Cramer plans to attempt some basic instantaneous faster-than-light communication next month with his donation-funded rig. If that's successful, he reckons that mainstream funding will arrive and he can have a crack at sending information back though time.
It does seem a trifle odd, if the theory is sound, that Cramer hasn't already received advance notification of his success. Perhaps he has, and is keeping it secret. If one dons one's tinfoil hat, this line of thinking might easily lead to an explanation for DARPA's otherwise unaccountable lack of interest, too.
More from the Post-Intelligencer here. ®
If he is going to send a signal back in time then he should have received it already (depending on how far back it was sent).
I.e., on June 1st, 2010 he sends a signal back 3 years, which means it arrived a few weeks ogo (June 1st, 2007). If he didn't receive said signal then it wasn't sent so need to bother with the experiment. But then if he doesn't bother then it will never get sent, but if he received the signal on June 1st, 2007 then it obviously was.
Having said that, surely he can only send it back as far as to the piont where the equipment was setup to receive it "from the future"? The first thing he should do is set up the "receiving equipment" so that he can receive the signal from 2010 at any point. And if he does, again then there's no need to setup the the sending equipment since he has received the signal so it must have been sent...... or not....
Why I hope Cramer suceeds...
(I posted the anonymous Transactional Interpretation comment above; this is a more in depth overview of what I think. Sorry it's not a funny - I stick to my own area of exepertise ;))
Despite the weirdness of Quantum Mechanics and Relativity, physicists are a rather conservative bunch, who cling to their human notions of how the universe _ought_ to work, rather than thinking the unthinkable. For example, when James Clerk Maxwell showed that the speed of light was a constant, physicists didn’t accept the ramifications but tried to reconcile it with Newtonian mechanics.
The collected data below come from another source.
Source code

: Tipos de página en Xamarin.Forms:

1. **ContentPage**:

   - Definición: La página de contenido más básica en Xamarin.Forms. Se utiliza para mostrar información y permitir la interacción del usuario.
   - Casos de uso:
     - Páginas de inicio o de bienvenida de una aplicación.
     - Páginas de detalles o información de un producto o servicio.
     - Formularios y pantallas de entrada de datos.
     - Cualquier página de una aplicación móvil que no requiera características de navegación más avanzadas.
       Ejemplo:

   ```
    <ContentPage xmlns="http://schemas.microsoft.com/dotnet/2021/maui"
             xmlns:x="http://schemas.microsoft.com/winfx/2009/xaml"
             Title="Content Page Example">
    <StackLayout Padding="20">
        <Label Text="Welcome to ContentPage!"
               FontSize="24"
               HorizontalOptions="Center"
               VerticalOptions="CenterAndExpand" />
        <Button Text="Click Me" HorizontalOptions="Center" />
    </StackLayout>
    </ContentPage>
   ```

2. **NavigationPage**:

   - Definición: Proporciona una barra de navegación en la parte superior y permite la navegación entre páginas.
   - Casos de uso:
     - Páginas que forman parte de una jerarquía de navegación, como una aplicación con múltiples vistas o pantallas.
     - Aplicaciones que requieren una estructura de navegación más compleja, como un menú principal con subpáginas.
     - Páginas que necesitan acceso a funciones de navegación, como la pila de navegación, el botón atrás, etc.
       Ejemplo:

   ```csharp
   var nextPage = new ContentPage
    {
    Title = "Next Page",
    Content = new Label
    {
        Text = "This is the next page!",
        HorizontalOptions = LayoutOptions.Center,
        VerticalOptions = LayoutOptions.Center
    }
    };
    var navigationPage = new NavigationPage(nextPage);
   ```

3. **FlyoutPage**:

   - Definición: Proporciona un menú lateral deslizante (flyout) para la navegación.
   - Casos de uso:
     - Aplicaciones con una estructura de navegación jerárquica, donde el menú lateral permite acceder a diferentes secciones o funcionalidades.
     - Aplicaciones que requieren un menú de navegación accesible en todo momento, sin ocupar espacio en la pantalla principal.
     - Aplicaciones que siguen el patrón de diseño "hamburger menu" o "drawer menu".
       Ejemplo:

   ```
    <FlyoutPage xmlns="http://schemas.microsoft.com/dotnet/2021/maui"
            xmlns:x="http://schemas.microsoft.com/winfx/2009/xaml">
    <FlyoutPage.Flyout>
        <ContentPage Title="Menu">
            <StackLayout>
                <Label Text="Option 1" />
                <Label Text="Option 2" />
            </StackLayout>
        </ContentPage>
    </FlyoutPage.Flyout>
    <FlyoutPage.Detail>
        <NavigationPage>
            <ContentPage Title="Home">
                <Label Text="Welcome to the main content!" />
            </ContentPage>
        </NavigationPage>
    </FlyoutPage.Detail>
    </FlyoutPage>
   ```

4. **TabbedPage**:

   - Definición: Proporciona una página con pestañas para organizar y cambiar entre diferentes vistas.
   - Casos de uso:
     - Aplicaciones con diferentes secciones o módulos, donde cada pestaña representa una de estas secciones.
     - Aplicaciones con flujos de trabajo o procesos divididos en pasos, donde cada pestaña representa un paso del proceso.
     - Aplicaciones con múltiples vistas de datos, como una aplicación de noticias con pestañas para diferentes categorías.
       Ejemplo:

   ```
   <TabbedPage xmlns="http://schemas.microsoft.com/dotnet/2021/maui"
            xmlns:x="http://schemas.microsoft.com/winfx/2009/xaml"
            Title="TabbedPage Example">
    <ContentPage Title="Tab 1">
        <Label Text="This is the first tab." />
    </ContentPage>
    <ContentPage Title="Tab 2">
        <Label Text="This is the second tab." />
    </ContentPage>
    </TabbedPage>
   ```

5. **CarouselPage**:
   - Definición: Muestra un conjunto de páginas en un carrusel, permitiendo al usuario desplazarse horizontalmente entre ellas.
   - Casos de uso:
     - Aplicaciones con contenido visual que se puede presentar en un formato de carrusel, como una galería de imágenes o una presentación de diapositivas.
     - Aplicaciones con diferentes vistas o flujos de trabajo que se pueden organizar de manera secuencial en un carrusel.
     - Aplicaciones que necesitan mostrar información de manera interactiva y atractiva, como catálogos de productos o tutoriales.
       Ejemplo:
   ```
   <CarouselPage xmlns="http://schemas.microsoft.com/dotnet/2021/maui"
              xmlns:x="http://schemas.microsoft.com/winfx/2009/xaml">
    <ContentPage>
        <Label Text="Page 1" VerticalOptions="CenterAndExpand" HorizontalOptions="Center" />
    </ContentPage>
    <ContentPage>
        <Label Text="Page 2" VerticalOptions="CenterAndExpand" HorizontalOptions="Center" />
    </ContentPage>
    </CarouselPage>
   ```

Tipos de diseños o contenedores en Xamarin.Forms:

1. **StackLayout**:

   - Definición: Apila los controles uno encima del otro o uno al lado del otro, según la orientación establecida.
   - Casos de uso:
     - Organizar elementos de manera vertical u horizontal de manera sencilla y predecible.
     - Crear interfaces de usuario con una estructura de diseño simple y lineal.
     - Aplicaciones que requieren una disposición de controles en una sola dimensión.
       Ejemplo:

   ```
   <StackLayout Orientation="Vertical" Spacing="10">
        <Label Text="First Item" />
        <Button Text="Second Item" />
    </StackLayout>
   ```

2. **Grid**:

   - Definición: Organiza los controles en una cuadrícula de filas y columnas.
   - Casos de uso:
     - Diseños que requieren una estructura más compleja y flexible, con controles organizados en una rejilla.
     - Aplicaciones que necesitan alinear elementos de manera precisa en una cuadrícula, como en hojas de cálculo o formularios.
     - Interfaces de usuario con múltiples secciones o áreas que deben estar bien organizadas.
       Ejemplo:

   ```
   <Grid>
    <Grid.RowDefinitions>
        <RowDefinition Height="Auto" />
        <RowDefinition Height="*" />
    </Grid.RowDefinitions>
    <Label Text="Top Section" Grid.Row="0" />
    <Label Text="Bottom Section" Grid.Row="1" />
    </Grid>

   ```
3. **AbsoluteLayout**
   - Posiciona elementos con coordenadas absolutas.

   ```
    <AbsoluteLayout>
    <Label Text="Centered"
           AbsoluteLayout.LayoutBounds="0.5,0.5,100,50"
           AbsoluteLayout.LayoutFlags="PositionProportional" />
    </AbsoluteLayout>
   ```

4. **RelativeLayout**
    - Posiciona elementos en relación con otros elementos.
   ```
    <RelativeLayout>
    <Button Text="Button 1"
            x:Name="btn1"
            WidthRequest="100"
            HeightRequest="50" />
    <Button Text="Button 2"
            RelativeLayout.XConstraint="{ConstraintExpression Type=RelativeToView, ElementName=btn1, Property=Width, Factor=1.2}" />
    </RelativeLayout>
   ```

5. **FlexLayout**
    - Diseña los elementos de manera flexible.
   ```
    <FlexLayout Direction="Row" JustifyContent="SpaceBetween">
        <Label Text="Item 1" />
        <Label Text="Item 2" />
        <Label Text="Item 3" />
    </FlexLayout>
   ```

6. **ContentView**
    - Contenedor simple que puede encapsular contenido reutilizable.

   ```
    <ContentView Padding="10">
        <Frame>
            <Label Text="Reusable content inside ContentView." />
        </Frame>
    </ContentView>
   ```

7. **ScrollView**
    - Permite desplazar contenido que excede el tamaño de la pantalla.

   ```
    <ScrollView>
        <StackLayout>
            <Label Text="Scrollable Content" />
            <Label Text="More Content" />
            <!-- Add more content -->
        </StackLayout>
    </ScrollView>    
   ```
Only Einstein was bold enough to say Maxwell was 100% pukka, and face up to the consequences. (Ironically, Einstein himself refused to accept Quantum Mechanics, even though it flowed from his own, Nobel-Prize winning work.)
Modern physicists are in the same sort of funk. And ultimately something has to give.
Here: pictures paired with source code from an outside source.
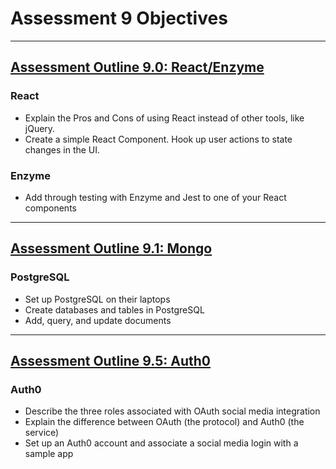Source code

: # Assessment 9 Objectives
__________________

## [Assessment Outline 9.0: React/Enzyme](projects/react-assessment.md)

### React
* Explain the Pros and Cons of using React instead of other tools, like jQuery.
* Create a simple React Component.
Hook up user actions to state changes in the UI.

### Enzyme
* Add through testing with Enzyme and Jest to one of your React components
_______________

## [Assessment Outline 9.1: Mongo](projects/postgres-assessment.md)

### PostgreSQL
* Set up PostgreSQL on their laptops
* Create databases and tables in PostgreSQL
* Add, query, and update documents

_______________

## [Assessment Outline 9.5: Auth0](projects/auth0-assessment.md)

### Auth0
* Describe the three roles associated with OAuth social media integration
* Explain the difference between OAuth (the protocol) and Auth0 (the service)
* Set up an Auth0 account and associate a social media login with a sample app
The Transaction Interpretation (TI) of Quantum Mechanics gives up on our everyday ideas of cause and effect (much treasured by physicists), to a produce a mathematically elegant description of the world of subatomic particles. It says that signals and particles don't propagate exclusively forwards in time, like one might expect, but can travel backwards in time; and "bounce" backwards and forwards, too. It's a bold, imaginative, crazy idea, which could bring about a "Galilean moment" when we realise our humans notions of causality are as accurate as Renaissance ideas about the Earth being at the centre of the universe; and it could provide new foundations for a Theory of Everything.
Now, I don't know exactly what Cramer is attempting to do (The Engineering desk didn't provide much info – perhaps El Reg needs a Quantum Mechanics/Quantum Computation desk; hint, hint ;)) But I would guess he's trying to provide support for TI. It's not going to result in us being able to talk to people in the past, or go to the Jurassic and step on butterflies. But if I had the cash to spare, I'd put a small bet on Cramer eventually succeeding. And even if he’s wrong, its the kind of radical thinking that physics desperately needs. So good luck John.
Mr. Wizard's World
I believe this all fell apart with the death of Mr. Wizard. The lack of this technical expertise is I am sure what ultimately doomed this project.
I do have a request for Mr. Cramer if he ever succeeds - please send my mom a note to use birth control - particularly in the March-May 1962 time frame. It will save me alot of grief - and if this note disappears - you'll know he was successful.